Article 24 — Use of European cybersecurity certification schemes

  1. In order to demonstrate compliance with particular requirements of Article 21, Member States may require essential and important entities to use particular ICT products, ICT services and ICT processes, developed by the essential or important entity or procured from third parties, that are certified under European cybersecurity certification schemes adopted pursuant to Article 49 of Regulation (EU) 2019/881. Furthermore, Member States shall encourage essential and important entities to use qualified trust services.

  2. The Commission is empowered to adopt delegated acts, in accordance with Article 38, to supplement this Directive by specifying which categories of essential and important entities are to be required to use certain certified ICT products, ICT services and ICT processes or obtain a certificate under a European cybersecurity certification scheme adopted pursuant to Article 49 of Regulation (EU) 2019/881. Those delegated acts shall be adopted where insufficient levels of cybersecurity have been identified and shall include an implementation period.

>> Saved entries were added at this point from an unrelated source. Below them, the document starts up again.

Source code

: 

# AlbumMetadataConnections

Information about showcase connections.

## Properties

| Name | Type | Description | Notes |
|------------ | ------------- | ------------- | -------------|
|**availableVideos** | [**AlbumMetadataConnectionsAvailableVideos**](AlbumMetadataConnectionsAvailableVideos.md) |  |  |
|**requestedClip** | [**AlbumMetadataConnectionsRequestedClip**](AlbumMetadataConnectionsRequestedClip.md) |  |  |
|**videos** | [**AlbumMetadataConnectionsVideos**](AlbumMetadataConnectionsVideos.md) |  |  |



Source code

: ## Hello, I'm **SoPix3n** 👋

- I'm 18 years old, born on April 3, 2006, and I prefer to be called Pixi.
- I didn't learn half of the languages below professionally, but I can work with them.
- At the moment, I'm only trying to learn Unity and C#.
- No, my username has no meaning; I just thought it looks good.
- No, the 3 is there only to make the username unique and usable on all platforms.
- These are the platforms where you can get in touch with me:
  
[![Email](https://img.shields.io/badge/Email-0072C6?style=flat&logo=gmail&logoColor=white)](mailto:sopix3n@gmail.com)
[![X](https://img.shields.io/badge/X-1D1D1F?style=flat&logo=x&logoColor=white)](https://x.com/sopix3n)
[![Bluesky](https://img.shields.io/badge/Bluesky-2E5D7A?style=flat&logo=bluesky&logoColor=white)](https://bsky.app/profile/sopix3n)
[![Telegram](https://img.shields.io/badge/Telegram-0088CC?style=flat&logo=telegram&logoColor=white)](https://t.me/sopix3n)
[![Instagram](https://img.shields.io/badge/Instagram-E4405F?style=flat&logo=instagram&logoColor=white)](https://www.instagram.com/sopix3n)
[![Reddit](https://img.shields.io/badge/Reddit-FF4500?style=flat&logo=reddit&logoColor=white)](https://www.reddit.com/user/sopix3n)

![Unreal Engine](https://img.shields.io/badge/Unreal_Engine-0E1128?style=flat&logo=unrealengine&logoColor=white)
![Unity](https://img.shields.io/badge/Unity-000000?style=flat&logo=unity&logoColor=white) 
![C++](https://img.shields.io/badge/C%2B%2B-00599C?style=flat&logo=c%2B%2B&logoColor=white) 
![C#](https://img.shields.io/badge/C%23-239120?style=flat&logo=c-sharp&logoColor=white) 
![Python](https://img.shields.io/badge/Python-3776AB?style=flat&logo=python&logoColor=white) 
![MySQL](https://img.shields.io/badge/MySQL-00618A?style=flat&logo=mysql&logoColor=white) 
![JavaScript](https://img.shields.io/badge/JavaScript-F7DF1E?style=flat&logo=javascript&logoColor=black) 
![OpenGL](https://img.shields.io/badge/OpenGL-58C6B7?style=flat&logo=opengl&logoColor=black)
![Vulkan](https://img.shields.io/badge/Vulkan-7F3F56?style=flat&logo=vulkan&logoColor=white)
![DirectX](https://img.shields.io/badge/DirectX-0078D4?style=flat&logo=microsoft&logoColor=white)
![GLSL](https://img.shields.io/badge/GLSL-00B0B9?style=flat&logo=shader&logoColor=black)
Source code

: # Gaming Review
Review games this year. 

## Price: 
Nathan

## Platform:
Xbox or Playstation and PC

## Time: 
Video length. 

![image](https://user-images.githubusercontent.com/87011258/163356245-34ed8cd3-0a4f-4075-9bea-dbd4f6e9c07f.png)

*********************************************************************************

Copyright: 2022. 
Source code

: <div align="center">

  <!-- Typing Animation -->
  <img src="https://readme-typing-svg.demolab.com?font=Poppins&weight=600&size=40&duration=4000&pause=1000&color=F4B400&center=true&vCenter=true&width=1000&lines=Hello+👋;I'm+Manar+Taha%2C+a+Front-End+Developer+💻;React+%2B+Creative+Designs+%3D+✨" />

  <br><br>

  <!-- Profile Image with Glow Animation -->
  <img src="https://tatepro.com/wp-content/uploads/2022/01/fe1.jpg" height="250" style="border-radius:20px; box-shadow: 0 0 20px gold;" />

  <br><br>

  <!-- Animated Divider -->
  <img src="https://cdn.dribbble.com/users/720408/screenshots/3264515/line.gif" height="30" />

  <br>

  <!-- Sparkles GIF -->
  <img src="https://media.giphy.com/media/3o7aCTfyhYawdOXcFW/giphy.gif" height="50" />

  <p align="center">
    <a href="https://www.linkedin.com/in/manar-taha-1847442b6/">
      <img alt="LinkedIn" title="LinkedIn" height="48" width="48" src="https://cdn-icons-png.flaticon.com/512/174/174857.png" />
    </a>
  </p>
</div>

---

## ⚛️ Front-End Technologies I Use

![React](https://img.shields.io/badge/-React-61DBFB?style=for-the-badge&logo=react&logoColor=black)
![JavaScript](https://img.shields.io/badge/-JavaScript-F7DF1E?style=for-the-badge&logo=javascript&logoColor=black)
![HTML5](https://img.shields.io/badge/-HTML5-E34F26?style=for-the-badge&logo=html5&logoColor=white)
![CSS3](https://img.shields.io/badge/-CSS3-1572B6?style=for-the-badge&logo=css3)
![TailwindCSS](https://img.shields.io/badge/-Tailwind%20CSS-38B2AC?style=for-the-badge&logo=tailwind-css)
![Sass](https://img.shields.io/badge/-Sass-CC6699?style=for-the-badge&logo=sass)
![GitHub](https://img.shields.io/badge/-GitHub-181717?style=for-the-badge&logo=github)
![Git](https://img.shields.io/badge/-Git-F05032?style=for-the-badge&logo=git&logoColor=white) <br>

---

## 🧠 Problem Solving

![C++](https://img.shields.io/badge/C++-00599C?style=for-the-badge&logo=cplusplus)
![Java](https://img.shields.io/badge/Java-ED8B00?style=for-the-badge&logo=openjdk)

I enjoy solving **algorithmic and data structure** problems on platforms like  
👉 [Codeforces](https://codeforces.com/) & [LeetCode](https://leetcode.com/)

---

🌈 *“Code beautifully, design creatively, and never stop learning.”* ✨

    Before adopting such delegated acts, the Commission shall carry out an impact assessment and shall carry out consultations in accordance with Article 56 of Regulation (EU) 2019/881.

  3. Where no appropriate European cybersecurity certification scheme for the purposes of paragraph 2 of this Article is available, the Commission may, after consulting the Cooperation Group and the European Cybersecurity Certification Group, request ENISA to prepare a candidate scheme pursuant to Article 48(2) of Regulation (EU) 2019/881.

Article 25 — Standardisation

  1. In order to promote the convergent implementation of Article 21(1) and (2), Member States shall, without imposing or discriminating in favour of the use of a particular type of technology, encourage the use of European and international standards and technical specifications relevant to the security of network and information systems.

  2. ENISA, in cooperation with Member States, and, where appropriate, after consulting relevant stakeholders, shall draw up advice and guidelines regarding the technical areas to be considered in relation to paragraph 1 as well as regarding already existing standards, including national standards, which would allow for those areas to be covered.